The interesting aspect of the Supreme Court's impending review is that it accepted both cases, without consolidating them, leaving open the possibility of different results.    To be sure, the cases present somewhat different issues.  Sullivan represents the "purest" distillation of the issue:  his lawyers argue that the "freakishly rare" nature of his sentence -- only one other 13-year-old in the country has been sentenced to LWOP for a non-homicide -- reflects a consensus that such a penalty is indeed cruel and unusual.  (In only eight cases in the nation has someone as young as 13 been condemned to die in prison for any crime, including homicide.)

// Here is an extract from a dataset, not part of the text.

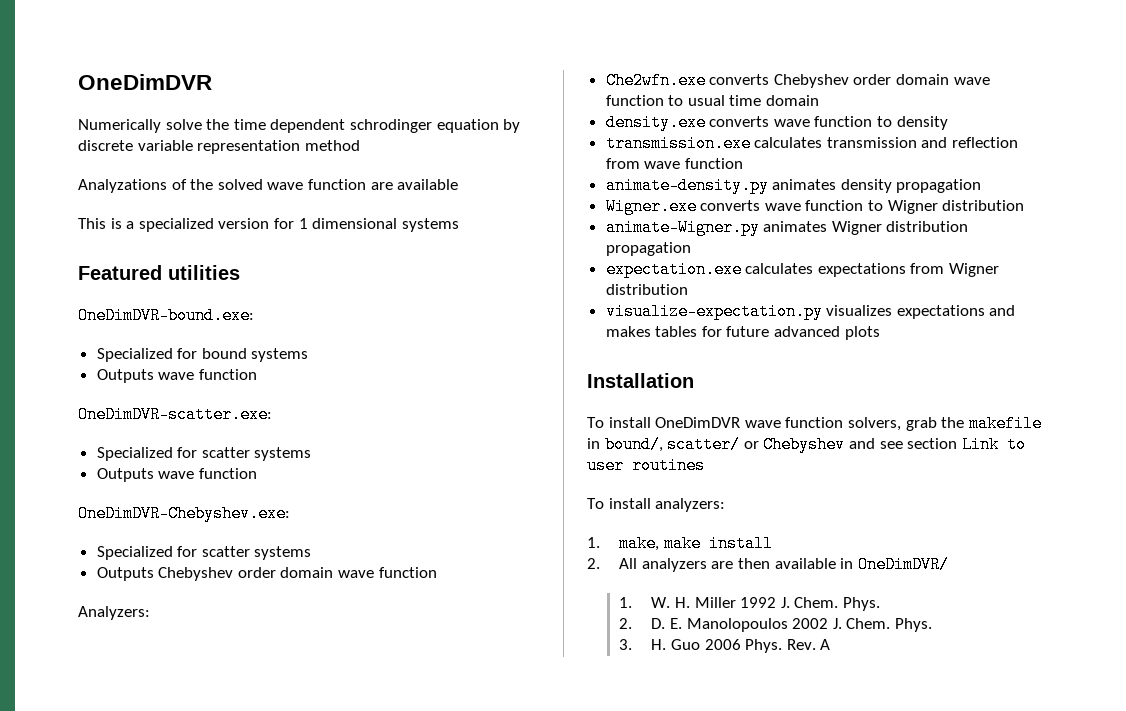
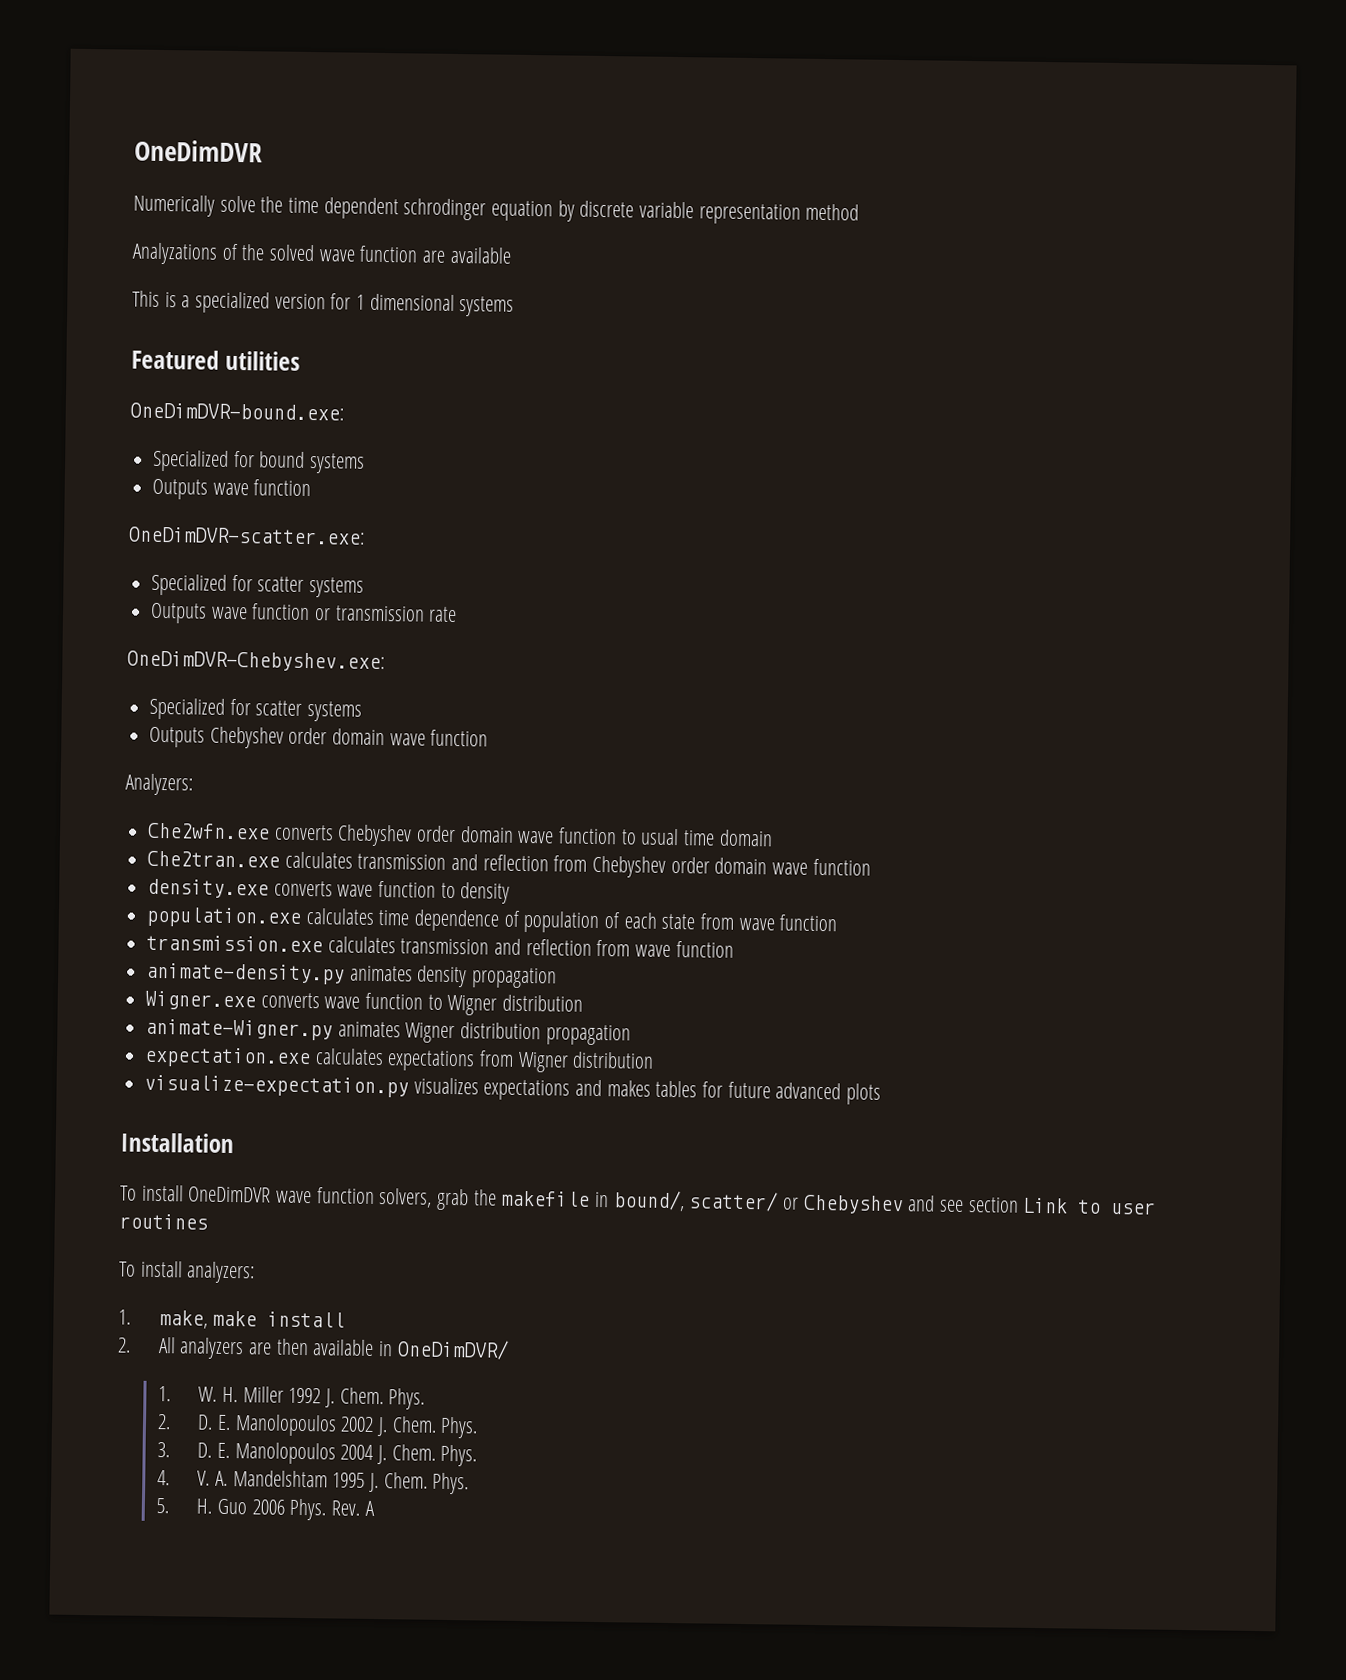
(257, 473) none -> [314,605,458,623] or transmission rate
(820, 100) none -> [147,850,871,878] // Che2tran.exe calculates transmission and reflection from Chebyshev order domain wave function
(948, 123) none -> [146,906,838,934] // population.exe calculates time dependence of population of each state from wave function
(633, 644) none -> [197,1442,478,1467] [156,1470,470,1495] [155,1498,169,1514] D. E. Manolopoulos 2004 J. Chem. Phys. // 4. V. A. Mandelshtam 1995 J. Chem. Phys. // 5.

Graham, on the other hand, was actually 19 when he was sentenced, and there might be some Sixth Amendment issues as well, given that he was essentially convicted and sentenced in a probation violation hearing.  (Although there's serious question as to whether these issues were properly raised and preserved in the courts below.)  At any rate, we may get a pretty good idea of where the cases are going when they're argued on October 5.

By the way, this is a purely American problem.  In the entire rest of the world, there are only a dozen people serving JLWOP:  Israel has 7, South Africa 4, and Tanzania 1.  Several years ago the United Nations proposed an amendment to the Convention on the Rights of the Child which would have prohibited such a sentence.  It was ratified by 191 nations.  Two objected.  One was the United States.  The other was Somalia.